For 4QFY2011, ONGC’s bottom line dipped by 26.1% yoy to `2,791cr (`3,776cr), lower than our expectation, on account of higher subsidy burden and higher-than-expected operating expenditure. We recommend Buy on the stock.
Operating performance hit by higher subsidy payout: ONGC’s top-line performance during the quarter was marred by higher subsidy burden as the government increased upstream subsidy-sharing burden. The company’s top line during the quarter was flat yoy at `16,108cr despite registering higher gross realisations. Gross realisations during the quarter stood at US$108.9/bbl (US$79.2/bbl), up 38% yoy. The company shared a subsidy burden of `12,135cr vs. `4,999cr of subsidy shared in 4QFY2010. Thus, a substantial increase of 143% in subsidy burden resulted in around 25% dip in net realisations for the company. Thus, net realisations during the quarter stood at US$38.7/bbl (US$51.4/bbl). ONGC’s OPM during the quarter contracted by 936bp yoy to 49.5% (58.9%), resulting in operating profit registering a 15.4% yoy decline to `7,972cr (`9,418cr). DD&A cost was higher by 7.6% yoy to `4,788cr (`4,448cr), higher than our estimates, on account of higher dry wells written off during the quarter. Other income during the quarter also came in above our estimates, increasing by 24.8% yoy to `586cr as against `469cr registered in 4QFY2010.
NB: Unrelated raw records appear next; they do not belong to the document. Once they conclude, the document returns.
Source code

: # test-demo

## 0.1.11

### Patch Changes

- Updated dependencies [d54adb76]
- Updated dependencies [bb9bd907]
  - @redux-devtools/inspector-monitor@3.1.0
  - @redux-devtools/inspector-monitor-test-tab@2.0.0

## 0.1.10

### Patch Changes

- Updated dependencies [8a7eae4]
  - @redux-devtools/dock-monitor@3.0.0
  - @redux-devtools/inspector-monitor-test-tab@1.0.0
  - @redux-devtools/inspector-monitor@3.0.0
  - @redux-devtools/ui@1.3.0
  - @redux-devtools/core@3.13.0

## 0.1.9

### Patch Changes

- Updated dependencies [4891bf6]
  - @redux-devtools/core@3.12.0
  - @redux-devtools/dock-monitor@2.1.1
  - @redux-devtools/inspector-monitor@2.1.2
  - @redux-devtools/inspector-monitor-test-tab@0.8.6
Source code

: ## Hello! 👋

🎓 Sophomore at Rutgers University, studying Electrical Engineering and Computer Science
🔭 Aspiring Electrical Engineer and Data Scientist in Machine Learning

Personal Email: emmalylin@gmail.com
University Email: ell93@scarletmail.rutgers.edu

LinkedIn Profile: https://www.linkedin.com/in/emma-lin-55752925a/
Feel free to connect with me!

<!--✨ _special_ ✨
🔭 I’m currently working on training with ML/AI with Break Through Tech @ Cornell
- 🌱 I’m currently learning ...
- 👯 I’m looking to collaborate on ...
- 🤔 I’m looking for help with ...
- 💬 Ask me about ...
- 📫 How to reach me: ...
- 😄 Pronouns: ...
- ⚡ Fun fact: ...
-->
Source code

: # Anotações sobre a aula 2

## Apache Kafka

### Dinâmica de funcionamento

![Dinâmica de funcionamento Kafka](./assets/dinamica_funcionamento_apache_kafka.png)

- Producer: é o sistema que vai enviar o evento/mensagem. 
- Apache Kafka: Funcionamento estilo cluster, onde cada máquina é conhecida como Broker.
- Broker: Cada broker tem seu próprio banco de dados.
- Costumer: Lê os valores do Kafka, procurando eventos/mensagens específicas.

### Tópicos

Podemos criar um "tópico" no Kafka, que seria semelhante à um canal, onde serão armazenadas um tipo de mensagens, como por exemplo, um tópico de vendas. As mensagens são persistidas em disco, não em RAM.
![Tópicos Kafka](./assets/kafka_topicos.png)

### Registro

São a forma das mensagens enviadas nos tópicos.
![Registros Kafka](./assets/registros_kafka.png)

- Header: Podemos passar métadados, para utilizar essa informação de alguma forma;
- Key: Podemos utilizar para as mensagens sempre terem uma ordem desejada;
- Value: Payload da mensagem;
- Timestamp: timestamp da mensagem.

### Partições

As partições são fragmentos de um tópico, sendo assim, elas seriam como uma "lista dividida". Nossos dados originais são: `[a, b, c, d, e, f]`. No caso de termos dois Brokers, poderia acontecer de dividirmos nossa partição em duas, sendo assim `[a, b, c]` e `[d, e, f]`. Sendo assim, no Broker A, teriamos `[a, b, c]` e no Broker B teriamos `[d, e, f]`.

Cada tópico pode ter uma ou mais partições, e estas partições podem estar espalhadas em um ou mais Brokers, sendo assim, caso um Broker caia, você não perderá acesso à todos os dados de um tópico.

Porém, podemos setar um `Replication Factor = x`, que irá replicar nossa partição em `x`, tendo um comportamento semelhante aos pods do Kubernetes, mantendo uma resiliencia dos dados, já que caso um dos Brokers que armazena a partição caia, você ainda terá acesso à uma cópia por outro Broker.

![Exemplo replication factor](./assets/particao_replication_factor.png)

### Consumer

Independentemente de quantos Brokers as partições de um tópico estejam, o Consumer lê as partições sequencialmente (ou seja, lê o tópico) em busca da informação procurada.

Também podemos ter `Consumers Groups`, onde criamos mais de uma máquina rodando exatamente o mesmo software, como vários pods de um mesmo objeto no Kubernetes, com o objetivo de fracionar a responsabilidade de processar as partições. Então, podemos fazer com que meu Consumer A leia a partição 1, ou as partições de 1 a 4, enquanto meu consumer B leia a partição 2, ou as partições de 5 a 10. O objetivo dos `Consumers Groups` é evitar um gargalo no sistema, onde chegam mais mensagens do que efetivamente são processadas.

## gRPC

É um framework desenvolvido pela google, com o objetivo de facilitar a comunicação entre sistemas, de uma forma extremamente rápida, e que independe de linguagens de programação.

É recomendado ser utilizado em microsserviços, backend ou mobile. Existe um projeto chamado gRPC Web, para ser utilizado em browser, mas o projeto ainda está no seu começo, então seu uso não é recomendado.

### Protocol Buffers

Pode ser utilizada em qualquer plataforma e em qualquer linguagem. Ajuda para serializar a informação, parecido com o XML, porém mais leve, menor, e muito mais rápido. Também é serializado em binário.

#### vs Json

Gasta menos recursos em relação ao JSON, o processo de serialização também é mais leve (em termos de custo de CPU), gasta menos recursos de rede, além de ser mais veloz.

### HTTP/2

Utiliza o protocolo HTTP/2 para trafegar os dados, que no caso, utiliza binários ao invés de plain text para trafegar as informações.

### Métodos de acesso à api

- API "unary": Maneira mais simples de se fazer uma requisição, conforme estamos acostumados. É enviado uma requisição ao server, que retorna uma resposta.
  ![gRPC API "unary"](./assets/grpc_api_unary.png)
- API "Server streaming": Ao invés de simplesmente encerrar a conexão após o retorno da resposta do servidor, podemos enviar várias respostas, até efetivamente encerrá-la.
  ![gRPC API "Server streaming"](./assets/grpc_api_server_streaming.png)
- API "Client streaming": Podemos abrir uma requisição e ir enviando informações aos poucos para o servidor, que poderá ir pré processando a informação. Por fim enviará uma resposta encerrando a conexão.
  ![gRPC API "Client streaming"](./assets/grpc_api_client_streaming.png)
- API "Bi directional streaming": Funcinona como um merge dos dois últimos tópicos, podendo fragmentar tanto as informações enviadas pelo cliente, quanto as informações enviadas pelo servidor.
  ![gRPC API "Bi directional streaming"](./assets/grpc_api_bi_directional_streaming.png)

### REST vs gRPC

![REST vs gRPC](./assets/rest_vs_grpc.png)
Outlook and valuation: We believe the risk-reward ratio is now favourable with limited downside from current levels. Although, there is an FPO overhang on the stock in the near term, we believe increased volumes and net realisation should offset these concerns. We maintain Buy on the stock with a target price of `328, translating into an upside of 16.5% from current levels.